Afinal de contas, o homem age moralmente de acordo com sua consciência ou por medo? Este ponto parece controverso, já que Gonzaga crê tanto no medo e na fragilidade como fatores de união das sociedades quanto em um natural apetite para a sociabilidade. Assim, ele congrega obrigação e vontade quando passa a tratar de indivíduos vivendo em conjunto, ou de temas como sociedade civil, pacto social e poder: a sociedade foi formada por um pacto definitivo e insolúvel, a partir do qual as resoluções devem ser obedecidas, (a obrigação de obedecer a lei vem da superioridade de quem manda, não do consentimento do súdito); ao mesmo tempo, é a congregação de cidadãos que decide, através de decretos, a constituição do governo e a eleição das pessoas que exercerão o poder.
Adiante, este autor volta a ressaltar que a sociedade civil é necessária para que os homens gozem de uma vida segura, tranqüila e feliz. Neste ponto, Gonzaga volta a deixar bem claro que os homens em estado de natureza seriam todos iguais; mas como, neste caso, a convivência seria impossível, pois estariam todos sujeitos ao domínio das paixões, Deus teria instituído a sociedade civil. Daí vem a inferência de que todo poder que um homem exerce sobre outro provém apenas de Deus; é ele quem legitima o poder e o mandato do governante, já que o povo, embora tenha o direito de escolher seu soberano (de preferência adotando a monarquia como forma de governo), não tem o poder de destituí-lo, mesmo se considerar que ele passou a ser um tirano.

--------

→ EXERCÍCIOS:
(a) Com base no trecho sobre a sociedade civil em Gonzaga, responda:
(i) De onde vem a obrigação de obedecer a lei?
(ii) Quem decide, por meio de decretos, a constituição do governo e a eleição das pessoas que exercerão o poder?
(iii) Por que a convivência seria impossível entre os homens em estado de natureza?
(b) Redija a continuação do trecho sobre a sociedade civil em Gonzaga, começando logo após a última frase apresentada.

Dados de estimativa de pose

--------

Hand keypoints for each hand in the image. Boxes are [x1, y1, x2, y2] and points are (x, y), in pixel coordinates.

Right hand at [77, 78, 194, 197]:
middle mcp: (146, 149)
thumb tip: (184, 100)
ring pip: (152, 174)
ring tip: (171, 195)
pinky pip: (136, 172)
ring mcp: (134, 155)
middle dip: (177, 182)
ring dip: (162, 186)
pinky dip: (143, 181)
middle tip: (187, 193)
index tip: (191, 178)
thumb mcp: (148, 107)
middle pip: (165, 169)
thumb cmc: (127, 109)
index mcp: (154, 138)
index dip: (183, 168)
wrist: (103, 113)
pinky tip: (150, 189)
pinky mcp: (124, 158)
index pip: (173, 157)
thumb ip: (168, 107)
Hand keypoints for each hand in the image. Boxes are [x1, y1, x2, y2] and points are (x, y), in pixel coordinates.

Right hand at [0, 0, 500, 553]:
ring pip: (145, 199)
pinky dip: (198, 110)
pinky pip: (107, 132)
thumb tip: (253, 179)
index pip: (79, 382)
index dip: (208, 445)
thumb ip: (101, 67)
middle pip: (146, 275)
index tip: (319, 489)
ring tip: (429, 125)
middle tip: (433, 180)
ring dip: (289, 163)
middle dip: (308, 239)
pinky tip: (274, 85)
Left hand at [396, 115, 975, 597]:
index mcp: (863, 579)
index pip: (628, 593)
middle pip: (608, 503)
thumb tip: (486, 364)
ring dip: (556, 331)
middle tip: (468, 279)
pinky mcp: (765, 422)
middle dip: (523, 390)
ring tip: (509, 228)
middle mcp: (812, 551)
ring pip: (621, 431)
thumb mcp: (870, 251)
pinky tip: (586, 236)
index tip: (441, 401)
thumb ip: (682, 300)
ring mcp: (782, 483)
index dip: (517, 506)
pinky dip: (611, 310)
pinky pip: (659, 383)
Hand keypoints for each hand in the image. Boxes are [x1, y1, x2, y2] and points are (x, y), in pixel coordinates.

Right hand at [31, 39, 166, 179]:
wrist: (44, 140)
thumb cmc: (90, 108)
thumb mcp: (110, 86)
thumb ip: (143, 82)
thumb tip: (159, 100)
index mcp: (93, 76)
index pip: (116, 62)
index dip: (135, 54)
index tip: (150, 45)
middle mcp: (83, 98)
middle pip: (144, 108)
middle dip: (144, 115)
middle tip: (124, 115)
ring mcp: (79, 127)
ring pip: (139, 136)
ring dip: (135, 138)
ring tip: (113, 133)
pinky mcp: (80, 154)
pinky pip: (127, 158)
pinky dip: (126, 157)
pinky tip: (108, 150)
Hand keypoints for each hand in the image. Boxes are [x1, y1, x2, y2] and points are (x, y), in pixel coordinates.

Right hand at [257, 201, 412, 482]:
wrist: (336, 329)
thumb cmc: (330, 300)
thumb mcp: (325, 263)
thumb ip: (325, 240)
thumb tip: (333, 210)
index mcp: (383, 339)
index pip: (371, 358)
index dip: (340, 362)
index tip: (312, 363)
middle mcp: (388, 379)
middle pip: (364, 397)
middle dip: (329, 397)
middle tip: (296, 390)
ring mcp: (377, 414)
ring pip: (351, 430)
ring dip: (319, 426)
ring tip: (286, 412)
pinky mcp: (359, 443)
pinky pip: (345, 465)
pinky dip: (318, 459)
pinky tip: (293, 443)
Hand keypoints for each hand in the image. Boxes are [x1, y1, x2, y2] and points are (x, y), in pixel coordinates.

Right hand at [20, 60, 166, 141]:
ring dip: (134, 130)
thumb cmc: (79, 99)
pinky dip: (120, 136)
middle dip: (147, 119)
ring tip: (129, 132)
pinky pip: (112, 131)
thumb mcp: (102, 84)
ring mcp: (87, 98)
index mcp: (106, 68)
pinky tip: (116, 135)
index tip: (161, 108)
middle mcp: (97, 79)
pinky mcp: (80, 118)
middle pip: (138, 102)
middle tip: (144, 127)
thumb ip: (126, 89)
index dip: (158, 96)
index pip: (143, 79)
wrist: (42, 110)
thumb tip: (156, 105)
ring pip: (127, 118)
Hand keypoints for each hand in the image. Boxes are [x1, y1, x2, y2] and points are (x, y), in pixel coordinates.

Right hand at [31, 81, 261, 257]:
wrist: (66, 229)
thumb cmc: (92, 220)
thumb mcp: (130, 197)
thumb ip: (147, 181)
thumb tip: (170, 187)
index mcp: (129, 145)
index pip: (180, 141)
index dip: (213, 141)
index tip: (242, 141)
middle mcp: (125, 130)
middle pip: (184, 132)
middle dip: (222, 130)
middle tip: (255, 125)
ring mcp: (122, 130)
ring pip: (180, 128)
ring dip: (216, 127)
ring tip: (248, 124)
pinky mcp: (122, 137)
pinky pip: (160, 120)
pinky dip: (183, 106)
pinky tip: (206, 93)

--------

→ RESPOSTAS POR ITEM:
(a)
(i) Vem da superioridade de quem manda, não do consentimento do súdito.
(ii) A congregação de cidadãos.
(iii) Porque todos estariam sujeitos ao domínio das paixões.

(b)
Assim, a finalidade da sociedade civil é obrigar todos os homens a respeitarem a lei natural, mas também possibilitar que vivam de acordo com o seu desejo: como eles desejam tudo o que contribui para sua felicidade, e como não se pode viver feliz fora da sociedade, esta é uma necessidade humana. Neste ponto, vontade de Deus e necessidade dos homens confundem-se:
Posto que não seja mandada por Direito Natural (a lei civil), de forma que digamos que o quebram os que vivem sem ela à maneira dos brutos, é contudo sumamente útil e necessária, para se guardarem não só os preceitos naturais que dizem respeito à paz e felicidade temporal, mas também para se cumprirem as obrigações que temos para com Deus, porque nem a religião pode estar sem uma sociedade cristã, nem esta sociedade cristã sem uma concórdia entre os homens, nem esta concórdia se poderá conseguir sem ser por meio de uma sociedade civil.(7)
A última parte do Tratado tem como tema a preocupação com a colocação em prática dos fundamentos antes expostos. Aqui, Gonzaga desenvolve os conceitos de direito e justiça, e parte para uma teorização acerca do sentido pragmático que devam ter a lei, o costume e o privilégio na interpretação das normas; todos, em conjunto, devem ser orientados para o respeito à vontade do legislador, tendo como fim o bem dos povos.
Gonzaga considera que o termo direito tem vários significados: "faculdade natural" para agir ou não, autoridade para agir (ou obrigar outros a fazê-lo), sentença do juiz, etc. No entanto, o que é realmente importante é sua constituição como uma coleção de leis homogêneas, provindas em primeiro lugar do direito natural, em seguida do poder civil. A partir daí, ele passa a classificar os dois campos do direito de acordo com suas atribuições, ressaltando mais uma vez que a diferença entre o direito natural e o civil é que este é arbitrário, e o primeiro não; desta forma, as leis naturais estão sempre de acordo com a justiça, enquanto que nem sempre as civis estarão de acordo com ela, já que podem ser feitas por legisladores tiranos.
A justiça seria, então, a "virtude que dá a cada um o que é seu". Esta virtude seria composta por qualidades como "viver honesto, não ofender a outro"(8). O homem que não ofende a outro e dá a cada um o que lhe pertence é aquele que, por exemplo, se obriga a ressarcir um dano causado a alguém. O que vive honesto é aquele que ajuda um pobre; ele faz algo que ninguém o obriga, mas que considera ser justo.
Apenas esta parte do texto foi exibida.